Is Brazil ready for the Olympics?
Most of the venues are finished, but the Games could be overshadowed by the slew of problems facing the country. Its political system is in crisis: President Dilma Rousseff has been suspended and faces impeachment over allegations that she massaged the nation's accounts, and top politicians have been linked to a corruption scandal involving state-owned oil giant Petrobras. Brazil is also suffering its worst recession since the 1930s, and mass layoffs have caused the unemployment rate to hit a record 11.2 percent. With tax revenues shrinking, Rio's governor declared a state of financial emergency, saying there was no money to pay hospital staff and police during the Olympics — a big concern given the city's soaring crime rate. Homicides were up 15 percent in Rio in the first four months of 2016 compared with last year, and street robbery has climbed 24 percent. Some health experts have even called for the Games to be canceled because of the recent Zika virus outbreak in Brazil.
Is Zika still a threat?
Yes, although scientists say that the risk of athletes and spectators catching the mosquito-borne virus is declining thanks to efforts to eradicate mosquito breeding sites. Reports of new Zika cases in Rio state dropped from about 3,000 cases a week earlier this year to just 30 cases a week in June. Still, visitors are being advised to take protective measures against bug bites, like wearing long-sleeved pants and shirts when outside. SC Johnson has partnered with Rio 2016 to make its Off! brand the Olympics' first official insect repellant, and the company will distribute 115,000 free bottles of its product during the Games. But many Olympians and fans remain understandably worried about Zika, which has been linked to Guillain-Barré syndrome, a paralyzing nervous disorder, and birth defects such as microcephaly — which causes babies to be born with abnormally small heads.
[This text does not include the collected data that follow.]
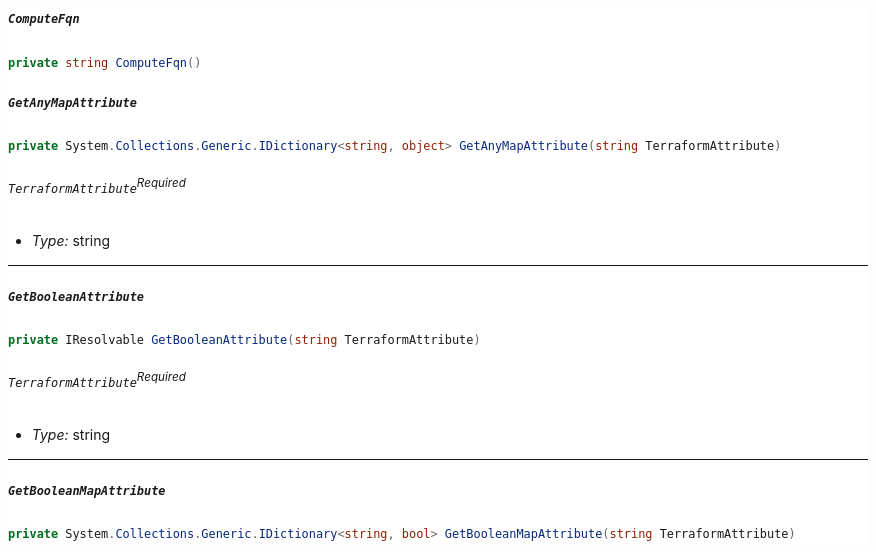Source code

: 
##### `ComputeFqn` <a name="ComputeFqn" id="rhizo-co-terraform-provider-oci.identityAuthenticationPolicy.IdentityAuthenticationPolicyPasswordPolicyOutputReference.computeFqn"></a>

```csharp
private string ComputeFqn()
```

##### `GetAnyMapAttribute` <a name="GetAnyMapAttribute" id="rhizo-co-terraform-provider-oci.identityAuthenticationPolicy.IdentityAuthenticationPolicyPasswordPolicyOutputReference.getAnyMapAttribute"></a>

```csharp
private System.Collections.Generic.IDictionary<string, object> GetAnyMapAttribute(string TerraformAttribute)
```

###### `TerraformAttribute`<sup>Required</sup> <a name="TerraformAttribute" id="rhizo-co-terraform-provider-oci.identityAuthenticationPolicy.IdentityAuthenticationPolicyPasswordPolicyOutputReference.getAnyMapAttribute.parameter.terraformAttribute"></a>

- *Type:* string

---

##### `GetBooleanAttribute` <a name="GetBooleanAttribute" id="rhizo-co-terraform-provider-oci.identityAuthenticationPolicy.IdentityAuthenticationPolicyPasswordPolicyOutputReference.getBooleanAttribute"></a>

```csharp
private IResolvable GetBooleanAttribute(string TerraformAttribute)
```

###### `TerraformAttribute`<sup>Required</sup> <a name="TerraformAttribute" id="rhizo-co-terraform-provider-oci.identityAuthenticationPolicy.IdentityAuthenticationPolicyPasswordPolicyOutputReference.getBooleanAttribute.parameter.terraformAttribute"></a>

- *Type:* string

---

##### `GetBooleanMapAttribute` <a name="GetBooleanMapAttribute" id="rhizo-co-terraform-provider-oci.identityAuthenticationPolicy.IdentityAuthenticationPolicyPasswordPolicyOutputReference.getBooleanMapAttribute"></a>

```csharp
private System.Collections.Generic.IDictionary<string, bool> GetBooleanMapAttribute(string TerraformAttribute)
```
Have any athletes pulled out of the Games?
A handful of high-profile sports stars are staying home because of Zika, which can also be transmitted through sex. Cyclist Tejay van Garderen was the first potential U.S. medal contender to withdraw, saying he worried he might contract the virus and transmit it to his pregnant wife and their unborn daughter. The world's top four male golfers — Jason Day, Jordan Spieth, Dustin Johnson, and Rory McIlroy — have also opted out. "People just aren't comfortable going down there and putting themselves or their family at risk," McIlroy said. Zika isn't the only health risk in Rio. Olympic rowers, sailors, canoeists, marathon swimmers and triathletes also have to safeguard themselves against the polluted water at the bays and lakes that host their sports.
How dirty is the water?
Absolutely filthy. A cleanup was promised ahead of the Games, but the state government spent only $170 million of a pledged $4 billion on the effort, citing a budget crisis. Surf still churns with sludge, and garbage floats freely; in many places, raw sewage flows directly into the streams and rivers that feed Olympic sites. "Foreign athletes will literally be swimming in human crap," Dr. Daniel Becker, a Rio pediatrician, told The New York Times. The Associated Press found dangerously high levels of viruses and bacteria in the waters. In some cases, the virus loads were up to 1.7 million times the level considered hazardous on a Southern California beach. The U.S. rowing team will wear seamless double-layered unisuits made with antimicrobial material to help protect them from the contaminated water.
What do organizers say about the Games' problems?
They concede there have been "teething troubles" but insist everything will be fine. When the International Olympic Committee's head inspector, Nawal el Moutawakel, made her final visit to Rio venues in early July, she said the city was "ready to welcome the world." All delayed construction — including the velodrome, equestrian center, and a $3 billion subway line extension to help transport hundreds of thousands of fans and athletes — will be completed in time, she said. Moutawakel added that Olympians "can look forward to living in an outstanding Olympic Village." But two weeks later, Australian athletes complained that their accommodation had blocked toilets, leaking pipes, and exposed wiring and was unfit for habitation. On the security front, officials say 85,000 police and soldiers will be deployed to Rio's streets, twice the number at the 2012 London Games. "During the Olympics," said Rio mayor Eduardo Paes, "you'll have absolute peace."
How do Brazilians feel about the Olympics?
Not very enthusiastic. Ticket sales have been slower than expected, with 1.7 million tickets remaining two weeks before the opening ceremony. Fifty-one percent of Brazilians say they have "no interest" in the Games, according to a recent poll, while 33 percent show "little interest." The same survey found that nearly two out of three people think hosting the Olympics will bring the country "more harm than benefit." Experts say Brazilians would rather focus on their country's many crises and don't feel like putting on a show for the rest of the planet. "It's like if you were ready to clean up your house and do some much-needed renovations," said political scientist Maurício Santoro, "and all of a sudden you have all these guests who might see something you'd rather hide."